On this page is a DPI calculator, or Distributions to Paid-In Capital calculator (or realization multiple). Enter the amount the fund has paid out to LPs, and the amount LPs have paid into the fund – the amount of capital called – to compute the DPI multiple.
Distributions to Paid-In Capital Calculator
Using the DPI Calculator
Before you can use the DPI calculator, you'll need to find two inputs:
- Cumulative Distributions - distributions made to investors due to liquidity events.
- Called/Paid-In Capital - the called money paid into the fund (not including future capital calls). Include any called capital, not just capital allocated to investments.
You can either run the math for all investors in the fund (assuming they started at the same time) or use numbers for a single investor – be sure to use the total or the pro-rated amounts, respectively.
What is DPI?
DPI is the Distributions to Paid-In Capital multiple. It shows how much the fund has paid out versus how much investors have paid into a fund. It's also known as the realization multiple, since it measures the money investors have so far realized from their investment.
It's closely related to the TVPI multiple or Total Value to Paid-In Capital. TVPI adds an estimate of the fund's residual value, essentially all investments yet to pay out to investors net of any estimated costs and fees (such as carried interest or promote).

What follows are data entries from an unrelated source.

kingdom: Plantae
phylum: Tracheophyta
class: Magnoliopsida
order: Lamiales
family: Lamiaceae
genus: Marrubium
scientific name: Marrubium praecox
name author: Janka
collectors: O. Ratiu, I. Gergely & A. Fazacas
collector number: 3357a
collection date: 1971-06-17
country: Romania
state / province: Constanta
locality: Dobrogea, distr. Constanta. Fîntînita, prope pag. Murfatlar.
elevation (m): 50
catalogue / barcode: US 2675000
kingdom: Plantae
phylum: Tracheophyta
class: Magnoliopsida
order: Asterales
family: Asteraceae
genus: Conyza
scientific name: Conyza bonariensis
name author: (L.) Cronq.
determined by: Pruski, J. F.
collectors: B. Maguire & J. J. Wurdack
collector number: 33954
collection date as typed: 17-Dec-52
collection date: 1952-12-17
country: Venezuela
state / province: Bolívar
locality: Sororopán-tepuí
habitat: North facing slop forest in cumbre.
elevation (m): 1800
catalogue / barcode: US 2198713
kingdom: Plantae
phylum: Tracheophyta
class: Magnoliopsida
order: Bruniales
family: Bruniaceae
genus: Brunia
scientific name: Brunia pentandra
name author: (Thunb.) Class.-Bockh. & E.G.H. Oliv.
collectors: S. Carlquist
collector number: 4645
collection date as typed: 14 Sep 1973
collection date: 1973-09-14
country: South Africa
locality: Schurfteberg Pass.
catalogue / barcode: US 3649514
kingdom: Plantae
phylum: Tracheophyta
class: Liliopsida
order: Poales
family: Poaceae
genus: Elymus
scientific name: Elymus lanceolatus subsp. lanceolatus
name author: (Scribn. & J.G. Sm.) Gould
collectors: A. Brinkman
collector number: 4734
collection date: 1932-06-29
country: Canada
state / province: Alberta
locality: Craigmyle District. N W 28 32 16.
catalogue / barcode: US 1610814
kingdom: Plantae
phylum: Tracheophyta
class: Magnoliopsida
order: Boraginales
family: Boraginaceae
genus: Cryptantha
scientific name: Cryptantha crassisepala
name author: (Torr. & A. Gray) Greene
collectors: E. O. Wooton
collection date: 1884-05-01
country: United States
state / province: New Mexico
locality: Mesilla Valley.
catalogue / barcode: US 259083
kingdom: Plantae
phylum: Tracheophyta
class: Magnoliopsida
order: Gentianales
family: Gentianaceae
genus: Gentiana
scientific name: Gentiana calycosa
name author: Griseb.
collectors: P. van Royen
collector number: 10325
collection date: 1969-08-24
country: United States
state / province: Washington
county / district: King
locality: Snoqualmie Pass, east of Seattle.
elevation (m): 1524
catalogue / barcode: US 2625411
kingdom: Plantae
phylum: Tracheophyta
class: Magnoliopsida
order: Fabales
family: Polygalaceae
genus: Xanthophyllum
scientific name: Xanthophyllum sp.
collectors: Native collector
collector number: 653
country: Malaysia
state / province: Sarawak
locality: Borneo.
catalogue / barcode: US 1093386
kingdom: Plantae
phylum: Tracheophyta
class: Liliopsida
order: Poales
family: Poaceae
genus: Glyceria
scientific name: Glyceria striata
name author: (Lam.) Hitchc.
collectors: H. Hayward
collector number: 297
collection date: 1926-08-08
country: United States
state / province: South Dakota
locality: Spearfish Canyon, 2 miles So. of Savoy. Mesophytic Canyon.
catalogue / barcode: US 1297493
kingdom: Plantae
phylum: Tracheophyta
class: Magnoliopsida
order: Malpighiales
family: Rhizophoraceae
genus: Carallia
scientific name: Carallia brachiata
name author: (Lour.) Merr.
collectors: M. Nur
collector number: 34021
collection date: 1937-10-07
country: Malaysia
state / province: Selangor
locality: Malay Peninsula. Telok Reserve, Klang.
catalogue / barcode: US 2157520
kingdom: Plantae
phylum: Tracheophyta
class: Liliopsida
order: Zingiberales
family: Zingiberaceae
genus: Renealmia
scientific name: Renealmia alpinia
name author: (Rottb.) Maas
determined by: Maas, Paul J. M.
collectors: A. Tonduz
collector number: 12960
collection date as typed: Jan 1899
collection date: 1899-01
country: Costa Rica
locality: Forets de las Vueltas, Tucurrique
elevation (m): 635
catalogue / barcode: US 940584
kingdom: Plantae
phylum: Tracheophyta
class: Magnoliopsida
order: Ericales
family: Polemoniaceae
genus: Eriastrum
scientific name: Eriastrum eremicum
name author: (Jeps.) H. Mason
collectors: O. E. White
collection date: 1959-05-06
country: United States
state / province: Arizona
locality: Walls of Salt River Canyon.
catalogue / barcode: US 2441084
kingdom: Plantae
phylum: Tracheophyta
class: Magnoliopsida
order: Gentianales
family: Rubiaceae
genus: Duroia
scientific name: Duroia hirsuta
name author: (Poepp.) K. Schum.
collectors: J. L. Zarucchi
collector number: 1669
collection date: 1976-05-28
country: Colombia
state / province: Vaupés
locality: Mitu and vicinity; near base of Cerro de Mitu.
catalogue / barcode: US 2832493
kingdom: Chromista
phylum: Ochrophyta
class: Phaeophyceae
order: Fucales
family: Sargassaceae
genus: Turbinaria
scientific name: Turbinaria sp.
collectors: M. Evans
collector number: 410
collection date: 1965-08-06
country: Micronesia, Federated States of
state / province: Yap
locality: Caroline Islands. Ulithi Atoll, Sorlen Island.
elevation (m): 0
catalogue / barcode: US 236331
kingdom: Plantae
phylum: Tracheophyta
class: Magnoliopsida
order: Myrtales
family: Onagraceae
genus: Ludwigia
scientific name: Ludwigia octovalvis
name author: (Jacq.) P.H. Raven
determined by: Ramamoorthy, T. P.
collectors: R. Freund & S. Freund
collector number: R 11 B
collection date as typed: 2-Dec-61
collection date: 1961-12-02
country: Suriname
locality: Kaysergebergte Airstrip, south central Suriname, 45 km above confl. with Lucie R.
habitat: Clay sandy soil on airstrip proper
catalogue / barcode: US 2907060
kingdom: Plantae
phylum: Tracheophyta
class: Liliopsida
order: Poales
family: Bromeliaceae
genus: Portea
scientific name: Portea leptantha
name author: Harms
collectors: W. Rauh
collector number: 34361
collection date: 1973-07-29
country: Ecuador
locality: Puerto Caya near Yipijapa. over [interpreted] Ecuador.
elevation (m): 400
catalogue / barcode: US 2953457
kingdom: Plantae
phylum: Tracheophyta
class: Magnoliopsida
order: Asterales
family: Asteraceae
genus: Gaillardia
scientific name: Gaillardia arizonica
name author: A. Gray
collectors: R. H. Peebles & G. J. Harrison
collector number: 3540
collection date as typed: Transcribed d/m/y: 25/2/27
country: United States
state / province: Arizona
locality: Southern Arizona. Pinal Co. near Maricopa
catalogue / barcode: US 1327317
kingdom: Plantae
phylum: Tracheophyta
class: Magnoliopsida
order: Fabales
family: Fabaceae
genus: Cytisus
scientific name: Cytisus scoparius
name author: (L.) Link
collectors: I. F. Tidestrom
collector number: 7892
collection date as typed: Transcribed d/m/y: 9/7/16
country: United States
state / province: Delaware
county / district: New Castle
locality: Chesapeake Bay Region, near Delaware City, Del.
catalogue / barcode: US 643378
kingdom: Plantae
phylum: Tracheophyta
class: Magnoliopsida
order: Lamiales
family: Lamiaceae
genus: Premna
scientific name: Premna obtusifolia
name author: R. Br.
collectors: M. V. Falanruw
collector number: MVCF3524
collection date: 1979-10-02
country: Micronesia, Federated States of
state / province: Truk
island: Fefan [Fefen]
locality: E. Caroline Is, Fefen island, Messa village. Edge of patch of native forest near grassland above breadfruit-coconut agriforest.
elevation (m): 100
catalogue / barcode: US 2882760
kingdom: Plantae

DPI is not a time-aware multiple. For that, use IRR of the fund. DPI naturally is lower in the earlier stages of an investment but (hopefully) increases and crosses 1x later in the fund's life due to liquidity events.
DPI in Investments
DPI is superior to most multiples in a significant way – once money is paid out, LPs can use it in other investments or for expenses! The success of a fund hinges on how well it can convert the marked investment value from other ratios into actual distributions. DPI shows how well a fund has returned capital up to a point.